Record excerpts:

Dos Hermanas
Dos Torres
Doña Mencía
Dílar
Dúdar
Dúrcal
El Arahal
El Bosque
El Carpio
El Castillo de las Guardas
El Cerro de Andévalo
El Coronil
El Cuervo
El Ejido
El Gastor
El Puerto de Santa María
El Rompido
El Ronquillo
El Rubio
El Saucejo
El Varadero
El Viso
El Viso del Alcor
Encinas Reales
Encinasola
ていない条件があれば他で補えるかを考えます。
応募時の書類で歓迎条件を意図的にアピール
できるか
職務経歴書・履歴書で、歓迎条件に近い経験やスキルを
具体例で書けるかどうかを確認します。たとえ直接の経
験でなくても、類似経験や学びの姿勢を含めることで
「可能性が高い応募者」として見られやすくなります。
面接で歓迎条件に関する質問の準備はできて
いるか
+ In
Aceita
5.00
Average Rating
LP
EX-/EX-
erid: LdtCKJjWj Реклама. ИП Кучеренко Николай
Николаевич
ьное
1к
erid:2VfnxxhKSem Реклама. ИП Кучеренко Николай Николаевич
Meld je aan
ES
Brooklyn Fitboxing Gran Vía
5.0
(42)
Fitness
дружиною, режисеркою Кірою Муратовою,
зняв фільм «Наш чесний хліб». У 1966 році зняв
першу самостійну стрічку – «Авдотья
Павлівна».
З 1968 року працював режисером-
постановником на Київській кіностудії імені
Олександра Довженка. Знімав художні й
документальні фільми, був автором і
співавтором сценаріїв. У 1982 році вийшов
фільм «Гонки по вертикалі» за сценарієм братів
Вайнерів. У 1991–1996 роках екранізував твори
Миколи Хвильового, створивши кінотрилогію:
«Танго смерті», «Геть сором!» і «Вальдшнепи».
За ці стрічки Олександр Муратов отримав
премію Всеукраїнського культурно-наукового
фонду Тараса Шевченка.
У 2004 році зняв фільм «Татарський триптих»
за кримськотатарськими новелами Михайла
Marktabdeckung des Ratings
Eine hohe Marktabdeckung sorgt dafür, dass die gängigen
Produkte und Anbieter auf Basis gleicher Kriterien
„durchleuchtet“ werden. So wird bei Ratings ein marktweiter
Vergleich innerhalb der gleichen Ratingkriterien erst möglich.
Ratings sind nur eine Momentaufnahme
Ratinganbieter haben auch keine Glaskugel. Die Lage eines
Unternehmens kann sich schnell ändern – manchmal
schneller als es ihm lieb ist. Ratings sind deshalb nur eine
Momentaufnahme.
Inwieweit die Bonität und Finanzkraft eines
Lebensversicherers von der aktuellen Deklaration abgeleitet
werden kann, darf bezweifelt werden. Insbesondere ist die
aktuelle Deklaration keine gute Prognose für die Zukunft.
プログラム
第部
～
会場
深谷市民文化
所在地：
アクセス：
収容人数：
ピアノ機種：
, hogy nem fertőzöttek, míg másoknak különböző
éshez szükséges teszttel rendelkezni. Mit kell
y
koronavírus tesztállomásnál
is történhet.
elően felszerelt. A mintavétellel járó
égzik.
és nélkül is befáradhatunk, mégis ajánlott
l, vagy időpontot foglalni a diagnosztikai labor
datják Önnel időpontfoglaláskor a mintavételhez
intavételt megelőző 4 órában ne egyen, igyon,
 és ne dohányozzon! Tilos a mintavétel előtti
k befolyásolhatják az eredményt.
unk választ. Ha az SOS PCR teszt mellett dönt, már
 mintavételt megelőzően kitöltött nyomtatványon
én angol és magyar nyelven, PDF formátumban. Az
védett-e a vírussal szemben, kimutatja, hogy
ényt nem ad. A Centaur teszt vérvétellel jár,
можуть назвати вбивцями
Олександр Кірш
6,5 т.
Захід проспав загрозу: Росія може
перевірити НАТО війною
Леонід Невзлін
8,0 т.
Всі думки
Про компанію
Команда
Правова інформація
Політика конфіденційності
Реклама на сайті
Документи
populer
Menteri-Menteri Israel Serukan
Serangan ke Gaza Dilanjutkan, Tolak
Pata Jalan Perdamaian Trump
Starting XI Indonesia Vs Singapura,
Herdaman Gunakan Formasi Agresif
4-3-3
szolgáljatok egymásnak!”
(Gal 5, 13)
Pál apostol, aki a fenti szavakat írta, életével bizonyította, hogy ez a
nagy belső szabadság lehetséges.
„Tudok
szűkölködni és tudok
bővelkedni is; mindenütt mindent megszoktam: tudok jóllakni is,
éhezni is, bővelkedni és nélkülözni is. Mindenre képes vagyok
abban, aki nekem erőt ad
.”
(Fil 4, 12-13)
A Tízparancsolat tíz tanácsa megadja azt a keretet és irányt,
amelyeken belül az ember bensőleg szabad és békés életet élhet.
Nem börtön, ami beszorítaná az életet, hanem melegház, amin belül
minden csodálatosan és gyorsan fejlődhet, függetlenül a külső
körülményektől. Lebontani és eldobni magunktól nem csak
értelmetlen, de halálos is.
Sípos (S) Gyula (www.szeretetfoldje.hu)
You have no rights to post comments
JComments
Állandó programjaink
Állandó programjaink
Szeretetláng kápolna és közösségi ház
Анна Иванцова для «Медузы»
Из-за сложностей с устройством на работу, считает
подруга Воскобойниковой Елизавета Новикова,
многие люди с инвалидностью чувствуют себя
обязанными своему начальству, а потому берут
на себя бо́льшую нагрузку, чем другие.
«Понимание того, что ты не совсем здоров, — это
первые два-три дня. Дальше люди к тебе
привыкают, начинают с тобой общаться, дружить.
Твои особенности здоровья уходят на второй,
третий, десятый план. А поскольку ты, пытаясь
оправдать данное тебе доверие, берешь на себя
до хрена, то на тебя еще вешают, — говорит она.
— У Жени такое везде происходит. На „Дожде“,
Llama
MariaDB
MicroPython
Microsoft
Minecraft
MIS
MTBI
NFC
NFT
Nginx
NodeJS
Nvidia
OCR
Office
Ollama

Description of the task:
Reproduce every line of text from all the items above, without altering a single character, and keep the original line breaks.

Solved problem:
Dos Hermanas
Dos Torres
Doña Mencía
Dílar
Dúdar
Dúrcal
El Arahal
El Bosque
El Carpio
El Castillo de las Guardas
El Cerro de Andévalo
El Coronil
El Cuervo
El Ejido
El Gastor
El Puerto de Santa María
El Rompido
El Ronquillo
El Rubio
El Saucejo
El Varadero
El Viso
El Viso del Alcor
Encinas Reales
Encinasola
ていない条件があれば他で補えるかを考えます。
応募時の書類で歓迎条件を意図的にアピール
できるか
職務経歴書・履歴書で、歓迎条件に近い経験やスキルを
具体例で書けるかどうかを確認します。たとえ直接の経
験でなくても、類似経験や学びの姿勢を含めることで
「可能性が高い応募者」として見られやすくなります。
面接で歓迎条件に関する質問の準備はできて
いるか
+ In
Aceita
5.00
Average Rating
LP
EX-/EX-
erid: LdtCKJjWj Реклама. ИП Кучеренко Николай
Николаевич
ьное
1к
erid:2VfnxxhKSem Реклама. ИП Кучеренко Николай Николаевич
Meld je aan
ES
Brooklyn Fitboxing Gran Vía
5.0
(42)
Fitness
дружиною, режисеркою Кірою Муратовою,
зняв фільм «Наш чесний хліб». У 1966 році зняв
першу самостійну стрічку – «Авдотья
Павлівна».
З 1968 року працював режисером-
постановником на Київській кіностудії імені
Олександра Довженка. Знімав художні й
документальні фільми, був автором і
співавтором сценаріїв. У 1982 році вийшов
фільм «Гонки по вертикалі» за сценарієм братів
Вайнерів. У 1991–1996 роках екранізував твори
Миколи Хвильового, створивши кінотрилогію:
«Танго смерті», «Геть сором!» і «Вальдшнепи».
За ці стрічки Олександр Муратов отримав
премію Всеукраїнського культурно-наукового
фонду Тараса Шевченка.
У 2004 році зняв фільм «Татарський триптих»
за кримськотатарськими новелами Михайла
Marktabdeckung des Ratings
Eine hohe Marktabdeckung sorgt dafür, dass die gängigen
Produkte und Anbieter auf Basis gleicher Kriterien
„durchleuchtet“ werden. So wird bei Ratings ein marktweiter
Vergleich innerhalb der gleichen Ratingkriterien erst möglich.
Ratings sind nur eine Momentaufnahme
Ratinganbieter haben auch keine Glaskugel. Die Lage eines
Unternehmens kann sich schnell ändern – manchmal
schneller als es ihm lieb ist. Ratings sind deshalb nur eine
Momentaufnahme.
Inwieweit die Bonität und Finanzkraft eines
Lebensversicherers von der aktuellen Deklaration abgeleitet
werden kann, darf bezweifelt werden. Insbesondere ist die
aktuelle Deklaration keine gute Prognose für die Zukunft.
プログラム
第部
～
会場
深谷市民文化
所在地：
アクセス：
収容人数：
ピアノ機種：
, hogy nem fertőzöttek, míg másoknak különböző
éshez szükséges teszttel rendelkezni. Mit kell
y
koronavírus tesztállomásnál
is történhet.
elően felszerelt. A mintavétellel járó
égzik.
és nélkül is befáradhatunk, mégis ajánlott
l, vagy időpontot foglalni a diagnosztikai labor
datják Önnel időpontfoglaláskor a mintavételhez
intavételt megelőző 4 órában ne egyen, igyon,
 és ne dohányozzon! Tilos a mintavétel előtti
k befolyásolhatják az eredményt.
unk választ. Ha az SOS PCR teszt mellett dönt, már
 mintavételt megelőzően kitöltött nyomtatványon
én angol és magyar nyelven, PDF formátumban. Az
védett-e a vírussal szemben, kimutatja, hogy
ényt nem ad. A Centaur teszt vérvétellel jár,
можуть назвати вбивцями
Олександр Кірш
6,5 т.
Захід проспав загрозу: Росія може
перевірити НАТО війною
Леонід Невзлін
8,0 т.
Всі думки
Про компанію
Команда
Правова інформація
Політика конфіденційності
Реклама на сайті
Документи
populer
Menteri-Menteri Israel Serukan
Serangan ke Gaza Dilanjutkan, Tolak
Pata Jalan Perdamaian Trump
Starting XI Indonesia Vs Singapura,
Herdaman Gunakan Formasi Agresif
4-3-3
szolgáljatok egymásnak!”
(Gal 5, 13)
Pál apostol, aki a fenti szavakat írta, életével bizonyította, hogy ez a
nagy belső szabadság lehetséges.
„Tudok
szűkölködni és tudok
bővelkedni is; mindenütt mindent megszoktam: tudok jóllakni is,
éhezni is, bővelkedni és nélkülözni is. Mindenre képes vagyok
abban, aki nekem erőt ad
.”
(Fil 4, 12-13)
A Tízparancsolat tíz tanácsa megadja azt a keretet és irányt,
amelyeken belül az ember bensőleg szabad és békés életet élhet.
Nem börtön, ami beszorítaná az életet, hanem melegház, amin belül
minden csodálatosan és gyorsan fejlődhet, függetlenül a külső
körülményektől. Lebontani és eldobni magunktól nem csak
értelmetlen, de halálos is.
Sípos (S) Gyula (www.szeretetfoldje.hu)
You have no rights to post comments
JComments
Állandó programjaink
Állandó programjaink
Szeretetláng kápolna és közösségi ház
Анна Иванцова для «Медузы»
Из-за сложностей с устройством на работу, считает
подруга Воскобойниковой Елизавета Новикова,
многие люди с инвалидностью чувствуют себя
обязанными своему начальству, а потому берут
на себя бо́льшую нагрузку, чем другие.
«Понимание того, что ты не совсем здоров, — это
первые два-три дня. Дальше люди к тебе
привыкают, начинают с тобой общаться, дружить.
Твои особенности здоровья уходят на второй,
третий, десятый план. А поскольку ты, пытаясь
оправдать данное тебе доверие, берешь на себя
до хрена, то на тебя еще вешают, — говорит она.
— У Жени такое везде происходит. На „Дожде“,
Llama
MariaDB
MicroPython
Microsoft
Minecraft
MIS
MTBI
NFC
NFT
Nginx
NodeJS
Nvidia
OCR
Office
Ollama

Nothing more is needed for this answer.